* _INSTRUCTIONS TO FOLLOW_:
Write out the records that follow with every word intact.

(Collected data entries)
·····

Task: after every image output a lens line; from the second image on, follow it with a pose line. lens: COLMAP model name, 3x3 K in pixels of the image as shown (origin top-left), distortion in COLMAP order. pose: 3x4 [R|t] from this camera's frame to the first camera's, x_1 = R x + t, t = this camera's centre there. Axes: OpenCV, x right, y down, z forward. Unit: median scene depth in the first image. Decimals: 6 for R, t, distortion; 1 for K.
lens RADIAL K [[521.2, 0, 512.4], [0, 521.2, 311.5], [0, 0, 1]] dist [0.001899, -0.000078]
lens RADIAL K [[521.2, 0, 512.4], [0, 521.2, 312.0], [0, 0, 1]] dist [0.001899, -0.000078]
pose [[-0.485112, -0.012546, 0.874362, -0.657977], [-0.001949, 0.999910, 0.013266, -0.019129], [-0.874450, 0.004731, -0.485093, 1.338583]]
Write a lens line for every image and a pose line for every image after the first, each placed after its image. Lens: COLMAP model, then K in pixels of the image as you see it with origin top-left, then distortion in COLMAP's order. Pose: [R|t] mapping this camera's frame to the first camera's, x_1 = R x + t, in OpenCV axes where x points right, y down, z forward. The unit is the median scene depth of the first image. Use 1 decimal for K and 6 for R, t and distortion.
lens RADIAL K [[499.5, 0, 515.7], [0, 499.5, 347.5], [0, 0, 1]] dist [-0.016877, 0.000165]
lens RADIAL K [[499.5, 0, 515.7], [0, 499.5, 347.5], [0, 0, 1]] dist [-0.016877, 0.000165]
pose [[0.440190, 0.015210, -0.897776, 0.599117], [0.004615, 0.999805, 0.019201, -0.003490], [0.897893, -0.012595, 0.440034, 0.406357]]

·····

* _REPLY_:
Task: after every image output a lens line; from the second image on, follow it with a pose line. lens: COLMAP model name, 3x3 K in pixels of the image as shown (origin top-left), distortion in COLMAP order. pose: 3x4 [R|t] from this camera's frame to the first camera's, x_1 = R x + t, t = this camera's centre there. Axes: OpenCV, x right, y down, z forward. Unit: median scene depth in the first image. Decimals: 6 for R, t, distortion; 1 for K.
lens RADIAL K [[521.2, 0, 512.4], [0, 521.2, 311.5], [0, 0, 1]] dist [0.001899, -0.000078]
lens RADIAL K [[521.2, 0, 512.4], [0, 521.2, 312.0], [0, 0, 1]] dist [0.001899, -0.000078]
pose [[-0.485112, -0.012546, 0.874362, -0.657977], [-0.001949, 0.999910, 0.013266, -0.019129], [-0.874450, 0.004731, -0.485093, 1.338583]]
Write a lens line for every image and a pose line for every image after the first, each placed after its image. Lens: COLMAP model, then K in pixels of the image as you see it with origin top-left, then distortion in COLMAP's order. Pose: [R|t] mapping this camera's frame to the first camera's, x_1 = R x + t, in OpenCV axes where x points right, y down, z forward. The unit is the median scene depth of the first image. Use 1 decimal for K and 6 for R, t and distortion.
lens RADIAL K [[499.5, 0, 515.7], [0, 499.5, 347.5], [0, 0, 1]] dist [-0.016877, 0.000165]
lens RADIAL K [[499.5, 0, 515.7], [0, 499.5, 347.5], [0, 0, 1]] dist [-0.016877, 0.000165]
pose [[0.440190, 0.015210, -0.897776, 0.599117], [0.004615, 0.999805, 0.019201, -0.003490], [0.897893, -0.012595, 0.440034, 0.406357]]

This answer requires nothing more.